No matter how bad you think your current blog is, it has a history. You have posted on it in the past— maybe you posted the ‘wrong’ things, or you are embarrassed by what you posted, or your blog has had few readers, comments or visitors— but your blog has a history and now it is time to assess that history.
If you have a blog on WordPress or Blogger, your blog has ‘stats’ built in. You can check these stats at any time. You can find out how many page views or unique visitors your blog had today— or you can check your blog’s all-time history. What blog posts have been the most viewed?
Now, your oldest blog posts have had the most time to accumulate history and so they will have the most views and visitors. But some posts have done better than others posted at or near the same time. What are those posts about? And how do the topics of those posts relate to your major blog topic, or niche?

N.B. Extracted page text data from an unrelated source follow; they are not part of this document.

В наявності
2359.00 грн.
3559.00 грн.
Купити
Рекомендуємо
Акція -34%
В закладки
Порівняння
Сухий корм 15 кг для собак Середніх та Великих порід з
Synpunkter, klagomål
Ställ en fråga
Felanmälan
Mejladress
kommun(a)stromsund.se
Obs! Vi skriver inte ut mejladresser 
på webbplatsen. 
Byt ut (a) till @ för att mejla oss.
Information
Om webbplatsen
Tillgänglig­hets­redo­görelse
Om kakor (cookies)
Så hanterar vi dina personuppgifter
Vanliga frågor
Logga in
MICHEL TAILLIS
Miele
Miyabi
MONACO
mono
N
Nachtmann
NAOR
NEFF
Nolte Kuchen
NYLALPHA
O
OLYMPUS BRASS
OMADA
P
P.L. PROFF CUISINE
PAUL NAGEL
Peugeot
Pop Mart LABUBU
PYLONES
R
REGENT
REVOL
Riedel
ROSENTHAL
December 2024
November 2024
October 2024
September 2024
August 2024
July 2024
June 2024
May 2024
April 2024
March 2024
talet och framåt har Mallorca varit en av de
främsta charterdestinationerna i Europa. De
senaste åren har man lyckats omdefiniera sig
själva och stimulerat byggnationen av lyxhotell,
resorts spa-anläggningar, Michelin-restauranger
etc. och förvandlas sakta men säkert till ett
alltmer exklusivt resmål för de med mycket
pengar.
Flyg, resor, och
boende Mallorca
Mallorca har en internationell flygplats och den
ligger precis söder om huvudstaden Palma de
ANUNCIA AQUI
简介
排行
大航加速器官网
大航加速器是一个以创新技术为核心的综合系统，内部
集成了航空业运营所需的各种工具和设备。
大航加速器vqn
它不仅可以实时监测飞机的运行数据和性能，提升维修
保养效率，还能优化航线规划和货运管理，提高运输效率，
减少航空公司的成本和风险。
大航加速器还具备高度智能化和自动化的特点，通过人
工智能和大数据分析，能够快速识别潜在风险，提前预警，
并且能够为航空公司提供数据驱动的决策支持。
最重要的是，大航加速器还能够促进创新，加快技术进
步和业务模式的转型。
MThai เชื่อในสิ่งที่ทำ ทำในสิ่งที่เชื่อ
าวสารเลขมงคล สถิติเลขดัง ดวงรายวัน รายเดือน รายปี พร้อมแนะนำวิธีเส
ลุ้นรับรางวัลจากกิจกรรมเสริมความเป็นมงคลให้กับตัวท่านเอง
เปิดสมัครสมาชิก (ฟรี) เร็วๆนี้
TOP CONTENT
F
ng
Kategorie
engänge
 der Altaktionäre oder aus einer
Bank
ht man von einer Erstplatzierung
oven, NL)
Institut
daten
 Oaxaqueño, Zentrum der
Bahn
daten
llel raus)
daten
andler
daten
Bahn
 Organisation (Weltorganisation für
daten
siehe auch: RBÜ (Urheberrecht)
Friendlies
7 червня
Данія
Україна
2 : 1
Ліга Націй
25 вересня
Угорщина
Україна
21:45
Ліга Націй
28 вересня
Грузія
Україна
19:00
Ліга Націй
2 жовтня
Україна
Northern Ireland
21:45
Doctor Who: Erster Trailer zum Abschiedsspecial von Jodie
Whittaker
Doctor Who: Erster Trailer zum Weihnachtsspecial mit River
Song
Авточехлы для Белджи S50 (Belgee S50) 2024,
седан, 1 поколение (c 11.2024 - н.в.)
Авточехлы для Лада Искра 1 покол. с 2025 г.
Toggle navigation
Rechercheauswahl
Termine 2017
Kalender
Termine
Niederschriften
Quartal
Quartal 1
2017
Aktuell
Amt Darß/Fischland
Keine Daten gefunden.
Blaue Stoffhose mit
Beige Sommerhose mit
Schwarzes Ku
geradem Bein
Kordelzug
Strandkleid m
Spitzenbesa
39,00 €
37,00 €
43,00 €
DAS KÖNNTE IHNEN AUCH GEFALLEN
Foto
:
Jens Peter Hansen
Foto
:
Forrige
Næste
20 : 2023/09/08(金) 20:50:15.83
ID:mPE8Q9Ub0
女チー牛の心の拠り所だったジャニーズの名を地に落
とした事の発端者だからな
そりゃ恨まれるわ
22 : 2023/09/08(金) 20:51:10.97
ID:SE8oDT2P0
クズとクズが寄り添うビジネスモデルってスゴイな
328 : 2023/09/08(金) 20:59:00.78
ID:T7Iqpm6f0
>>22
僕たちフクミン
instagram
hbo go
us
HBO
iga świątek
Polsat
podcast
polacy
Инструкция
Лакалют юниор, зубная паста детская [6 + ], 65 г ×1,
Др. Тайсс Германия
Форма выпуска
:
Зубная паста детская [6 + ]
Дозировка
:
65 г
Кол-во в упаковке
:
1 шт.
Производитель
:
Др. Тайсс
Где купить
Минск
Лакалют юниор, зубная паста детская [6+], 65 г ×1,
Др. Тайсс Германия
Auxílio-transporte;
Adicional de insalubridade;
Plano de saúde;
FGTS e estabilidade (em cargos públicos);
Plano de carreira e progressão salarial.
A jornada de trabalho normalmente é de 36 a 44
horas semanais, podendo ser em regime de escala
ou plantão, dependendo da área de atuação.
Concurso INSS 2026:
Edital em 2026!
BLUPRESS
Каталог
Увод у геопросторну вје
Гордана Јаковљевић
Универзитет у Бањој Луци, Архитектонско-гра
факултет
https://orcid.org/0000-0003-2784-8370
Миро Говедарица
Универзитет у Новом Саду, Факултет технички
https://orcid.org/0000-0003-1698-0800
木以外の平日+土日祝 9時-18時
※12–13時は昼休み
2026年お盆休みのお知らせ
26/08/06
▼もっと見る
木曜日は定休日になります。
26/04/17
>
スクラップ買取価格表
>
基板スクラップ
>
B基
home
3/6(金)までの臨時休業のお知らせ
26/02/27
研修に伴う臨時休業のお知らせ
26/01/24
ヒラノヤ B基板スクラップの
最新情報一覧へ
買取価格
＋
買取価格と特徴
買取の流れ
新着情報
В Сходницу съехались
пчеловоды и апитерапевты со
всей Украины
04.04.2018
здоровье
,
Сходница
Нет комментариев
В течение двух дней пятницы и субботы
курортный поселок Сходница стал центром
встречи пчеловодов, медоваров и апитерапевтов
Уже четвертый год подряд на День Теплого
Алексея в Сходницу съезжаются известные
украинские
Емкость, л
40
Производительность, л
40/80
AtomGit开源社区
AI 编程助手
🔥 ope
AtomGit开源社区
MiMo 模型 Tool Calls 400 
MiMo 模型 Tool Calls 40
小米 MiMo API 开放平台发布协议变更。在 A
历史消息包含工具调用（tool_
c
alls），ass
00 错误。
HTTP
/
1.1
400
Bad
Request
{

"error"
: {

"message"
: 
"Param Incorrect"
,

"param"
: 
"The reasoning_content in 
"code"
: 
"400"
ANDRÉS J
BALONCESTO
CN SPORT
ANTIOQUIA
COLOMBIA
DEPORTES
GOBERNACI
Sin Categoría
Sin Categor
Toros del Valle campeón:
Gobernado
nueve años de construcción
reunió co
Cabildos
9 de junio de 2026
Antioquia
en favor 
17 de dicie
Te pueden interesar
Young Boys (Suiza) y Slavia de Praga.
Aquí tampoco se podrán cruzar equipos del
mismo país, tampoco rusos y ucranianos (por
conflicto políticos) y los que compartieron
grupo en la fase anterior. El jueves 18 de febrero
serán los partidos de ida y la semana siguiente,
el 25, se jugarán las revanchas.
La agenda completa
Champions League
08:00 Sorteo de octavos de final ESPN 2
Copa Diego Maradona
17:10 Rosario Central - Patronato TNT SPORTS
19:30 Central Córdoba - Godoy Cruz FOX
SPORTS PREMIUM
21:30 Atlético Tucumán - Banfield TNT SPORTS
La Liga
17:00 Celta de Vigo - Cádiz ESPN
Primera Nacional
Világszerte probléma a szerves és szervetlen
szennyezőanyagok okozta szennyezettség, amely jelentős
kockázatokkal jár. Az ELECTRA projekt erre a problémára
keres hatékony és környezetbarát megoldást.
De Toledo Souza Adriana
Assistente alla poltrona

If you have an author blog, and your earlier posts were all about events in your brilliant writing career which hasn’t been successful yet, you may find a lot of ignored posts, and then a few off-topic posts that drew more visitors. Perhaps they still draw more visitors to this day.
These rare ‘evergreen’ posts draw visitors because they answer a question that people are doing internet searches for. Or maybe the title just sounds like they will answer such a question. We like getting visitors like that, because we hope some will stay and become regular blog readers.
The problem is when your ‘evergreen’ topics and your regular blogging topics don’t have much in common. You want readers who are interested in your blog’s niche, not just in your one-time rant about Elizabeth Warren or the Green Bay Packers.
One thing that helps is to look at other blogs that are in your niche. What topics do they address? You actually don’t want to address the exact same topics that every other blog in your niche does. You want to address the less common topics— to answer the questions that not everyone else has answered. If you are the one blogger who answers these questions, you will be at the top of search results and will find readers that way. You may also intrigue people on Twitter or Facebook when you share your blog posts there.
Now, the stats built in to your blog are not the only measure of whether your blog posts are being read. Google Analytics can tell you how long visitors stay on your posts— you don’t want to attract a lot of one-second visitors who will dash away because your blog post is not what they wanted. Also, any interactive comments your posts draw show that the post in question drew some interest.
When you plan your newest blog posts, you want to think about your blog’s history. What post topics have done well in the past? You want ‘more like that!’